On a tout écrit sur la naissance de Bibendum et cela dès ses premières années. Déjà en 1905, où il était de tous les salons et autres manifestations publicitaires de la marque, O'Galop lui dédiait une biographie fantaisiste retraçant ses hauts faits historiques qui sera publiée dans l'imagerie d'Epinal et intitulée: Vie et aventures du célèbre Bibendum! Cette biographie présente ainsi Bibendum: (...)"digérant les clous parce que fils d'autruche et increvable parce qu'issu d'immortel" (...).
A cette époque le mythe était déjà bien en place et chacun y allait de son interprétation pour trouver l'origine de cet énergumène. Bibendum était une star de la publicité et Michelin sut tirer profit de l'engouement généré par sa mascotte anthropomorphique: dieu de la marque il fut souvent travesti en figure mythique ou historique renforçant ainsi le mystère sur ses origines.
Michelin qui souhaitait garder le contrôle de son image et lui donner un caractère plus institutionnel recadra très vite le débat et restitua à plusieurs reprises et sur différents supports la véritable histoire de la naissance de Bibendum et de la marque; ou du moins celle qu'il fallait colporter. Voici donc retranscrit ci dessous un des modèles institutionnels publié en 1923 dans le joyeux Bibendum un recueil de dessins du Bibendum. La page originale est disponible ici.
" Bibendum était en germe dans la célèbre formule: "le pneu Michelin boit l'obstacle". André Michelin
la lança en 1893 dans une conférence où il montrait que le pneu se moule sur un caillou, l'absorbe, en
quelque sorte au lieu de sauter par dessus, comme le plein.(1)
Quelques années plus tard le hasard lui fit jeter les yeux sur une affiche représentant un buveur,
au ventre énorme, qui levait sa chope de bière en prononçant la phrase latine connue: "Nunc est bibendum",
c'est à dire: "Maintenant il faut boire".
Le torse du gros homme évoquait la silhouette d'une pile de pneus et l'idée vint à André Michelin
d'opérer la substitution. Mais que pouvait boire ce nouveau personnage symbolique? Au lieu de bonne bière: des
clous, des cailloux, des tessons, ...l'obstacle en un mot.

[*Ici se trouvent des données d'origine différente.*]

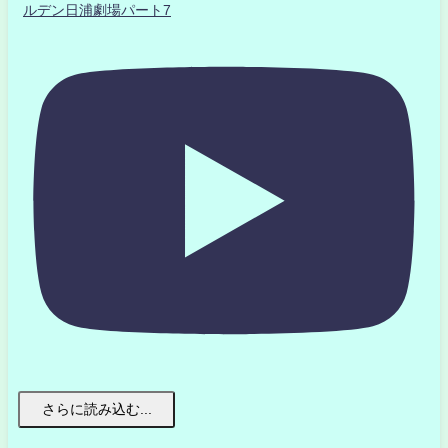
ルデン日浦劇場パート7
さらに読み込む...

C'est ainsi que fut exécutée l'affiche (..) qui constitue l'acte de naissance officiel de Bibendum
(avril 1898) (2).
le succès en fut prodigieux. bibendum sonnait clair et s'harmonisait sans doute avec le caractère jovial et bon
enfant du dessin. le public désigna par ce seul mot, d'abord l'affiche tout entière, puis le bonhomme en pneus qui
en était le centre.
Par la suite, les attitudes de ce bonhomme changèrent mais le nom dont il avait été baptisé avait fait fortune,
il le suivit dans d'innombrables incarnations (3).
Et depuis 25 ans infatigable, Bibendum court le monde aux côtés du pneu Michelin dont il est devenu le joyeux emblème.
Punch est britannique, Guignol est français, Pulcinello est italien, Sancho Pancha est espagnol mais bibendum est universel. "
Notes:
(1) "plein": évocation de "l'ennemi" du pneu gonflable: le bandage plein, sans chambre à air. A l'époque le pneu gonflable n'avait pas encore détrôné le pneu plein et les industriels, conscients de l'enjeu économique que représentait ce marché en plein essor, se livraient une guerre sans merci pour équiper les automobiles.
(2) Sur cette version le nom d'O'Galop n'est pas mentionné. A la parution du texte, O'Galop n'était plus le dessinateur de Michelin.
(3) Le slogan des premières affiches "Nunc est bibendum", difficile à retenir, fut rapidement tronqué pour devenir le surnom du personnage.
Le mythe Bibendum est donc né de l'heureuse rencontre entre une idée des frères Michelin de faire d'une pile de pneus la mascotte de la marque et un dessinateur génial qui sut doter le personnage des meilleurs traits.